Marsh deer

The marsh deer (Blastocerus dichotomus) is the largest of the South American cervids. Its body is almost 2 meters long and its tail can measure up to 16 cm, weighing between 100 and 150 kg. Males have branched antlers that are used to compete with other males for females and resources. Its fur is woolly, the body color is auburn and reddish brown, the belly is white and the legs are black. The black snout is also notable. The marsh deer has one offspring per birth, but can occasionally have twins. The offspring stays with the mother until its first year.

It inhabits open areas of the lowlands, preferring the flooded savannah ecosystems and water bodies where it finds food consisting mainly of aquatic grasses and herbs. Its distribution in Bolivia includes the Departments of La Paz, Beni and Santa Cruz, in the ecoregions of the flooded savannas of northern La Paz, the Moxos plains, the Pantanal,the Chaco and Cerrado, between 100 and 400 masl. It is an endangered species described as vulnerable (VU) in the Bolivian Red Book for Vertebrates due to habitat loss associated with livestock productionand hunting. The protected areas of Madidi, Noel Kempff Mercado and Otuquis support populations of the species.

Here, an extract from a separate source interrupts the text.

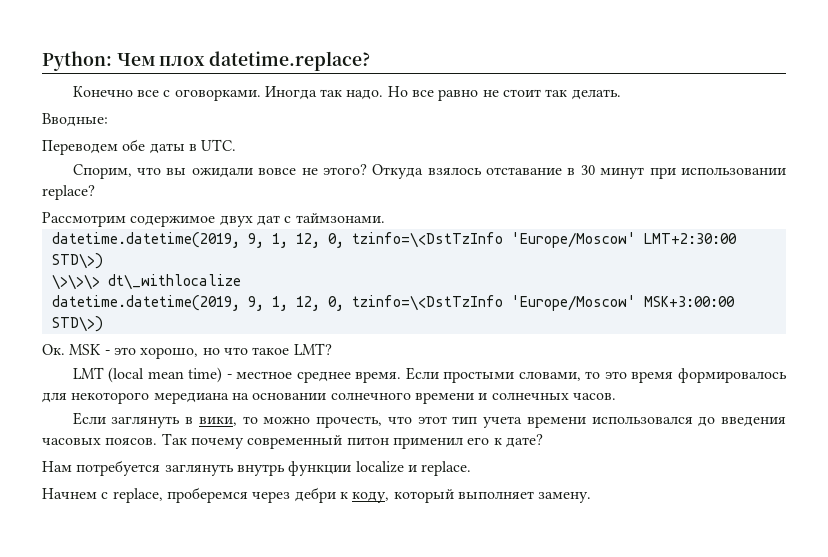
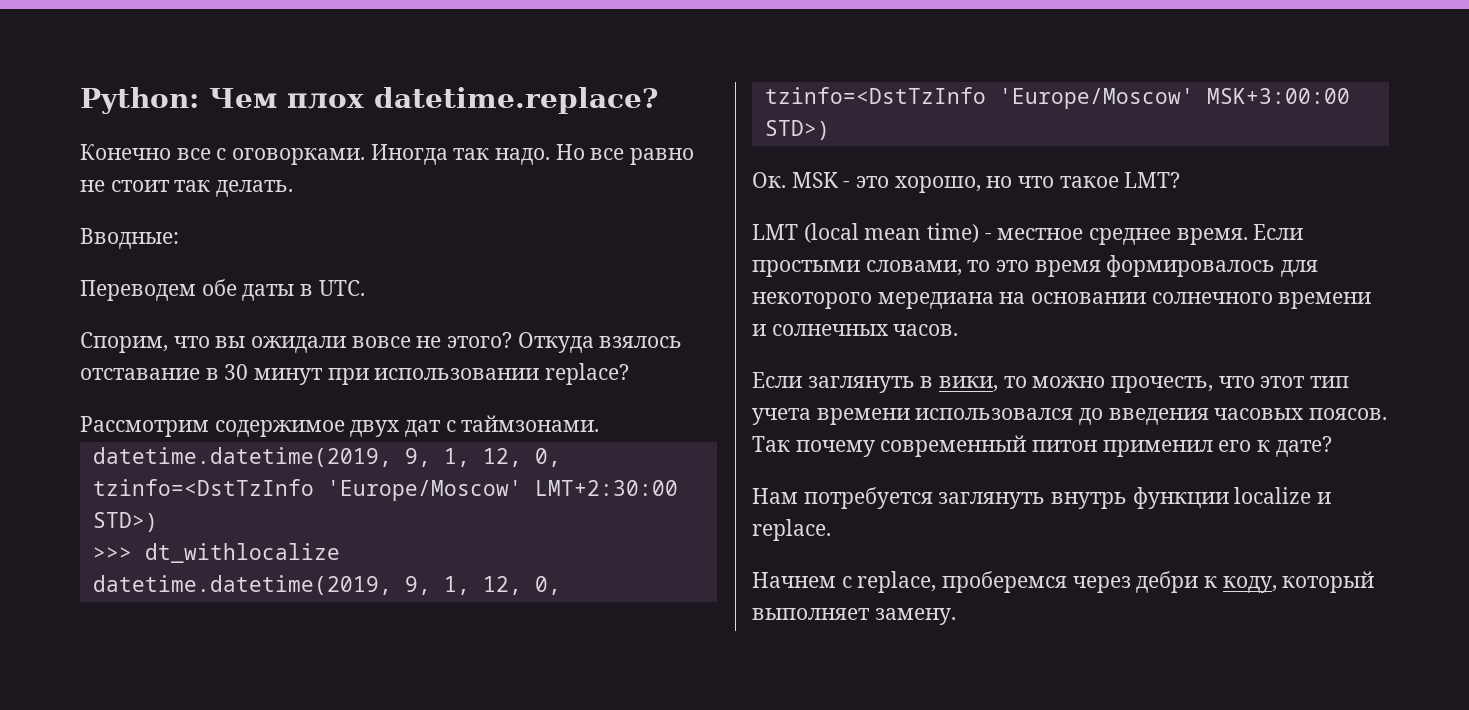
[351,232,503,248] tzinfo=\<DstTzInfo -> [92,479,314,496] tzinfo=<DstTzInfo
[51,253,103,269] [51,274,241,290] [51,295,503,311] STD\>) // \>\>\> dt\_withlocalize // datetime.datetime(2019, 9, 1, 12, 0, tzinfo=\<DstTzInfo -> [92,512,158,532] [92,543,340,563] [92,575,561,595] [764,87,986,104] STD>) // >>> dt_withlocalize // datetime.datetime(2019, 9, 1, 12, 0, tzinfo=<DstTzInfo
[51,316,103,332] STD\>) -> [764,120,830,140] STD>)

Since 2004 WCS has collected information for Blastocerus dichotomus in northern La Paz, at first by overflights in limited areas to count populations in Pampas del Heath, within the Madidi National Park and its area of influence estimating high densities for the species: 0.84 individuals/km2. Later, in 2005, deer counts by terrestrial transects were made in the savannahs of Tacana I Indigenous Territory, obtaining a relative abundance of 0.48 individuals/km.

In 2007, studies continued by conducting over flights in the savannas of northern La Paz and the savannas bordering the Mamore and Itenez Rivers in the Department of Beni, as part of Boris Ríos-Uzeda master’s thesis, supported by WCS. The results of this study demonstrated the density of the species in these broad regions: 0.24 individuals/km2 in La Paz and 0.12 to 0.15 individuals/km2 in Beni.

These studies established the presence of significant populations of marsh deer, around 2.500 individuals, in the northern plains of La Paz representing a critical area for the conservation of this species in Bolivia.